=== EXERCISE INPUT ===

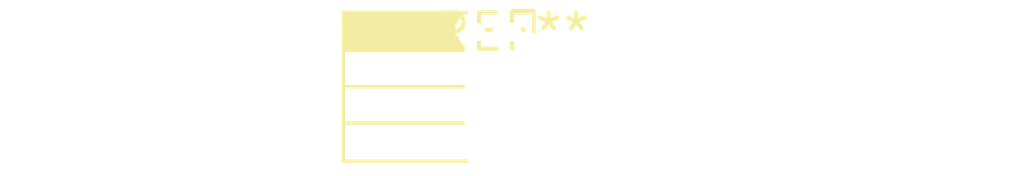
<source format=kicad_pcb>
(kicad_pcb (version 20240108) (generator pcbnew)

  (general
    (thickness 1.6)
  )

  (paper "A4")
  (layers
    (0 "F.Cu" signal)
    (31 "B.Cu" signal)
    (32 "B.Adhes" user "B.Adhesive")
    (33 "F.Adhes" user "F.Adhesive")
    (34 "B.Paste" user)
    (35 "F.Paste" user)
    (36 "B.SilkS" user "B.Silkscreen")
    (37 "F.SilkS" user "F.Silkscreen")
    (38 "B.Mask" user)
    (39 "F.Mask" user)
    (40 "Dwgs.User" user "User.Drawings")
    (41 "Cmts.User" user "User.Comments")
    (42 "Eco1.User" user "User.Eco1")
    (43 "Eco2.User" user "User.Eco2")
    (44 "Edge.Cuts" user)
    (45 "Margin" user)
    (46 "B.CrtYd" user "B.Courtyard")
    (47 "F.CrtYd" user "F.Courtyard")
    (48 "B.Fab" user)
    (49 "F.Fab" user)
    (50 "User.1" user)
    (51 "User.2" user)
    (52 "User.3" user)
    (53 "User.4" user)
    (54 "User.5" user)
    (55 "User.6" user)
    (56 "User.7" user)
    (57 "User.8" user)
    (58 "User.9" user)
  )

  (setup
    (pad_to_mask_clearance 0)
    (pcbplotparams
      (layerselection 0x00010fc_ffffffff)
      (plot_on_all_layers_selection 0x0000000_00000000)
      (disableapertmacros false)
      (usegerberextensions false)
      (usegerberattributes false)
      (usegerberadvancedattributes false)
      (creategerberjobfile false)
      (dashed_line_dash_ratio 12.000000)
      (dashed_line_gap_ratio 3.000000)
      (svgprecision 4)
      (plotframeref false)
      (viasonmask false)
      (mode 1)
      (useauxorigin false)
      (hpglpennumber 1)
      (hpglpenspeed 20)
      (hpglpendiameter 15.000000)
      (dxfpolygonmode false)
      (dxfimperialunits false)
      (dxfusepcbnewfont false)
      (psnegative false)
      (psa4output false)
      (plotreference false)
      (plotvalue false)
      (plotinvisibletext false)
      (sketchpadsonfab false)
      (subtractmaskfromsilk false)
      (outputformat 1)
      (mirror false)
      (drillshape 1)
      (scaleselection 1)
      (outputdirectory "")
    )
  )

  (net 0 "")

  (footprint "PinSocket_2x04_P1.27mm_Horizontal" (layer "F.Cu") (at 0 0))

)

</source>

===

WHAT THIS TASK INVOLVES> The last part of the records is the answer, beginning at the line that holds "(dashed_line_gap_ratio 3.000000)" and including the final line, repeated exactly.

YOUR RESPONSE>
      (dashed_line_gap_ratio 3.000000)
      (svgprecision 4)
      (plotframeref false)
      (viasonmask false)
      (mode 1)
      (useauxorigin false)
      (hpglpennumber 1)
      (hpglpenspeed 20)
      (hpglpendiameter 15.000000)
      (dxfpolygonmode false)
      (dxfimperialunits false)
      (dxfusepcbnewfont false)
      (psnegative false)
      (psa4output false)
      (plotreference false)
      (plotvalue false)
      (plotinvisibletext false)
      (sketchpadsonfab false)
      (subtractmaskfromsilk false)
      (outputformat 1)
      (mirror false)
      (drillshape 1)
      (scaleselection 1)
      (outputdirectory "")
    )
  )

  (net 0 "")

  (footprint "PinSocket_2x04_P1.27mm_Horizontal" (layer "F.Cu") (at 0 0))

)

</source>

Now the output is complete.